▶ What you will do:
Return the material word for word. Do not include pictures.

▶ Given data:
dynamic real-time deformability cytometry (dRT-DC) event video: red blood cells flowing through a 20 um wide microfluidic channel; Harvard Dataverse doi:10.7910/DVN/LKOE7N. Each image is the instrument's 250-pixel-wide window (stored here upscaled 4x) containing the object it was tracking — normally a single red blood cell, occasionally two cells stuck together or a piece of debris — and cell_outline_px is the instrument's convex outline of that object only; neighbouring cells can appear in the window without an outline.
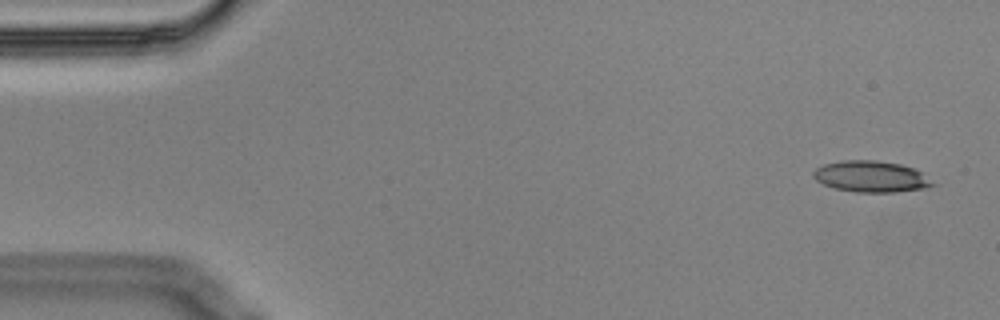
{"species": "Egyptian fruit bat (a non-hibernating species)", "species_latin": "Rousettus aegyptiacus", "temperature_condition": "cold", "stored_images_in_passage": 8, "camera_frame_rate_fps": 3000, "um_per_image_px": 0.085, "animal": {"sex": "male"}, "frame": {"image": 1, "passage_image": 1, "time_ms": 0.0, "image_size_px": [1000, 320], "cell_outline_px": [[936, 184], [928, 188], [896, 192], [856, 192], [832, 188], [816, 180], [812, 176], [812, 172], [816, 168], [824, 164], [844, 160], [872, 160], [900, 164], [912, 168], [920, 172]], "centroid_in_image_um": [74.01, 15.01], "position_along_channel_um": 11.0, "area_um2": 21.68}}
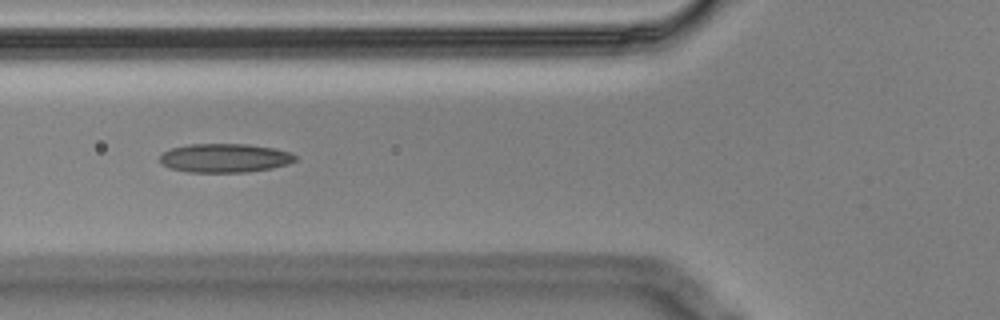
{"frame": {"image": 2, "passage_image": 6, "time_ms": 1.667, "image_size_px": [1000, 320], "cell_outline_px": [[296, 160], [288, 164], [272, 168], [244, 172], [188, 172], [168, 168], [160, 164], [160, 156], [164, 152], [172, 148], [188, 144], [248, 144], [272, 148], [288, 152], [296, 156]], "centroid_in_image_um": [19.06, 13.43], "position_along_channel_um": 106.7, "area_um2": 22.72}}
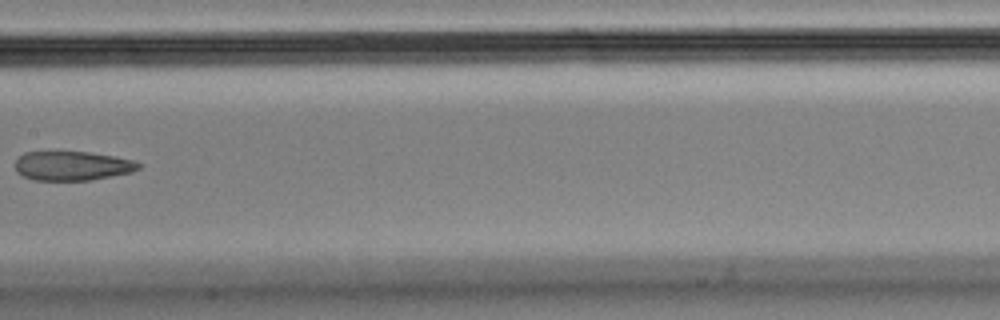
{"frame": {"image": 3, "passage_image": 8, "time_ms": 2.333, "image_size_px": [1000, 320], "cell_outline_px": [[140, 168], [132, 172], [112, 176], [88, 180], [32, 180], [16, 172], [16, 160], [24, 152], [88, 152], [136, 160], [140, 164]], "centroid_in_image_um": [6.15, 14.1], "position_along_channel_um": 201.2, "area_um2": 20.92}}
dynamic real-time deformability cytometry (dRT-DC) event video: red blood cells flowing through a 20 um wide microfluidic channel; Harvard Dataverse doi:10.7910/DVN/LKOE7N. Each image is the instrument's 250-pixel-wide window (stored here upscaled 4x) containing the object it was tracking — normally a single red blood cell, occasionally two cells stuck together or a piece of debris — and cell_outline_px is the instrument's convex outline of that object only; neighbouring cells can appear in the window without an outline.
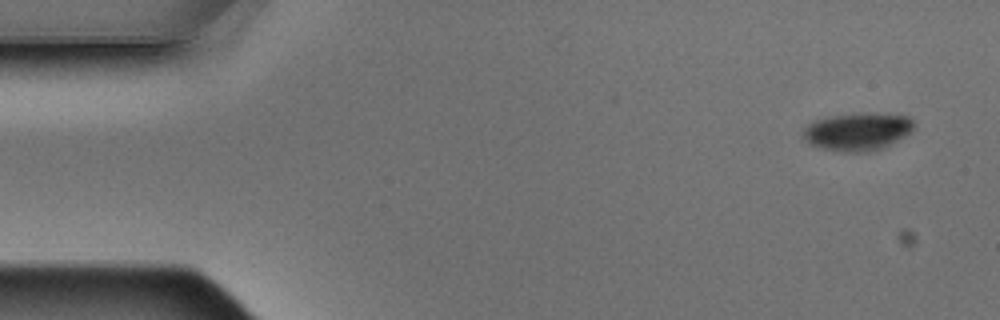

▶ Task solution:
dynamic real-time deformability cytometry (dRT-DC) event video: red blood cells flowing through a 20 um wide microfluidic channel; Harvard Dataverse doi:10.7910/DVN/LKOE7N. Each image is the instrument's 250-pixel-wide window (stored here upscaled 4x) containing the object it was tracking — normally a single red blood cell, occasionally two cells stuck together or a piece of debris — and cell_outline_px is the instrument's convex outline of that object only; neighbouring cells can appear in the window without an outline.
{"species": "Egyptian fruit bat (a non-hibernating species)", "species_latin": "Rousettus aegyptiacus", "temperature_condition": "cold", "stored_images_in_passage": 8, "camera_frame_rate_fps": 3000, "um_per_image_px": 0.085, "animal": {"sex": "male"}, "frame": {"image": 1, "passage_image": 1, "time_ms": 0.0, "image_size_px": [1000, 320], "cell_outline_px": [[936, 184], [928, 188], [896, 192], [856, 192], [832, 188], [816, 180], [812, 176], [812, 172], [816, 168], [824, 164], [844, 160], [872, 160], [900, 164], [912, 168], [920, 172]], "centroid_in_image_um": [74.01, 15.01], "position_along_channel_um": 11.0, "area_um2": 21.68}}
{"frame": {"image": 2, "passage_image": 6, "time_ms": 1.667, "image_size_px": [1000, 320], "cell_outline_px": [[296, 160], [288, 164], [272, 168], [244, 172], [188, 172], [168, 168], [160, 164], [160, 156], [164, 152], [172, 148], [188, 144], [248, 144], [272, 148], [288, 152], [296, 156]], "centroid_in_image_um": [19.06, 13.43], "position_along_channel_um": 106.7, "area_um2": 22.72}}
{"frame": {"image": 3, "passage_image": 8, "time_ms": 2.333, "image_size_px": [1000, 320], "cell_outline_px": [[140, 168], [132, 172], [112, 176], [88, 180], [32, 180], [16, 172], [16, 160], [24, 152], [88, 152], [136, 160], [140, 164]], "centroid_in_image_um": [6.15, 14.1], "position_along_channel_um": 201.2, "area_um2": 20.92}}
dynamic real-time deformability cytometry (dRT-DC) event video: red blood cells flowing through a 20 um wide microfluidic channel; Harvard Dataverse doi:10.7910/DVN/LKOE7N. Each image is the instrument's 250-pixel-wide window (stored here upscaled 4x) containing the object it was tracking — normally a single red blood cell, occasionally two cells stuck together or a piece of debris — and cell_outline_px is the instrument's convex outline of that object only; neighbouring cells can appear in the window without an outline.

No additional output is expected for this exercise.